Friday, May 09, 2008

It's time when it's time

Charles here, reasonably sober.

Faithful readers of this blog will recall that last week Rose and I went to see Salman Rushdi and Umberto Eco speak at the University of Rochester. I would love to say that it was one of those transcendental experiences that changes your life forever, but then if it was and I realized it already and was willing to blob about such a intimate, personal transformation, it couldn’t have been that special after all. But still, it was a good time. And I took from it a piece of writing knowledge I’d like to share with you. Aren’t you lucky.

In the discussion, the moderator noted that both authors write books that require lots of historical research (especially true for Rushdie’s newest and much of Eco’s fiction). The moderator asked how the authors knew when they had done enough research and that it was time to write. I could tell that this was a question neither man expected since neither had a witty retort at the ready and both actually paused to consider the question. The answer – paraphrased and combined from comments both men made – went something like this: You know.

Okay, that sounds flippant but that’s not what I meant. It works like this. You research and you research and you research more until, when you come across something new in your research, you sort of knew it already. It’s as if you had submerged yourself into the era you are researching so well and so completely that when you encounter something knew you are like, ‘well, yeah, of course, it has to be that way.’ Think of it like this – let’s assume you know the era we live in quite well (a big assumption for some of you, but just play along). Word comes out of Bangalore that a new computer program will allow you to send simulated voice emails over your phone to someone’s website. “Okay,” you’re saying, “I can see that. What’s the big deal?” The big deal is that it’s not a big deal for you – you know this era and innovations that are in line with the era are no big shock. But let’s say you’re researching 14th century Italian monasteries and you come across a description of a typical day in the life of a novice and you say, ‘well, yeah, of course, it has to be that way.’ Now you’re ready to write.

This is a short list (in no order) of the books I’ve read while researching the book I’m writing:

Fubar: Soldier Slang of World War II, by Gordon L. Rottman
The Lost Masters: World War II and the looting of Europe’s Treasures, by P. Harcerode & B. Pittaway
Silent Wings at War: Combat Gliders in World War II, by John Lowden
Nazi Plunder, by Kenneth D. Alford
Anzio, by Lloyd Clark
World War II Infantry Tactics (1): Squad and Platoon, by Dr.
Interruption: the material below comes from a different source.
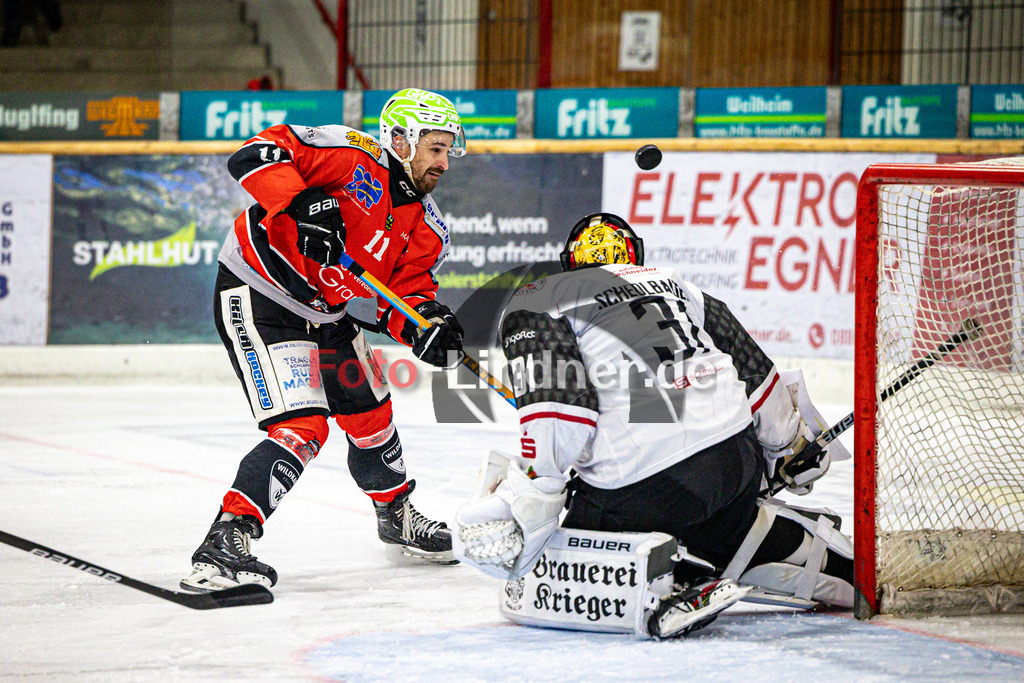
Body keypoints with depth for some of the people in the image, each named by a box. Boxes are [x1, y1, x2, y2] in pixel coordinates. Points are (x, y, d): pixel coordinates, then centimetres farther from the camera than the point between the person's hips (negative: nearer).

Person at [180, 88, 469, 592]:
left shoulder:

Stephen Bull
Yank: Reporting the Greatest Generation, by Barrett McGurn
Europa Turing: Automobilf├╝hrer von Europe, by Hllwag Bern
Four volumes of the Time-Life series on World War II (The Resistance, Partisans and Guerrillas, The Neutrals, The Home Front: Germany)
Operation Dragoon: The Allied Invasion of the South of France, by William B. Breuer
Berlin Diary, by William L. Shirer
The Beardless Warriors, by Richard Matheson (yes, the author of I Am Legend)
Up Front, by Bill Mauldin
Nobody Comes Back, by Donn Pearce (outstanding)
Fakes & Forgeries: The True Crime Stories of History’s Greatest Deceptions, by Brian Innes
Articles of War, by Nick Arvin (brilliant, BTW)
Command Decisions: The ANVIL Decision, by Maurice Matloff
G.I., by Lee Kennett (essential if you are writing about this era)
Pilot Training Manual for the CG-4A, By Headquarters AAF, Office of Flying Safety, March 1945
PLUS, 4 books on the plots to kill Hitler, a half dozen books on life in Nazi Germany, a short monograph on the SS, a stack of photocopies of plates showing uniforms from WWII, a notebook filled with sketches and notes taken when I field tested an M-1 rifle, NONE of which I can find right now (but for which, I assure you, I will be searching for all night).

Why do I tell you all this? Because Rusdie and Eco are right. When you are researching for a book on historical fiction, you start writing when you know.

Guess what?

I know.

Not 100%, that's impossible. Not even 50%. Maybe not even 2%.

But I know.

2 comments:

Vicki Delany said...

Among your many lists of accomplishment, do you read German? (Europa Turing: Automobilf├╝hrer von Europe)

Charles benoit said...

I did study German in college. Rose's family came to the US from Germany in the early 1950s and Rose grew up speaking German. For the past 6 months or so, we've been re-learning what we forgot. Right now I'd say I'm almost back to a basic conversational level. Reading is always so much harder due to the wonderful German habit of creating impossibly long words. But finding information in a post-war tour guide has been easy enough. My Arabic used to be much, much better than my German, but sadly that's slipping away. Maybe it's time to haul out all my old notes and tapes and get back to it.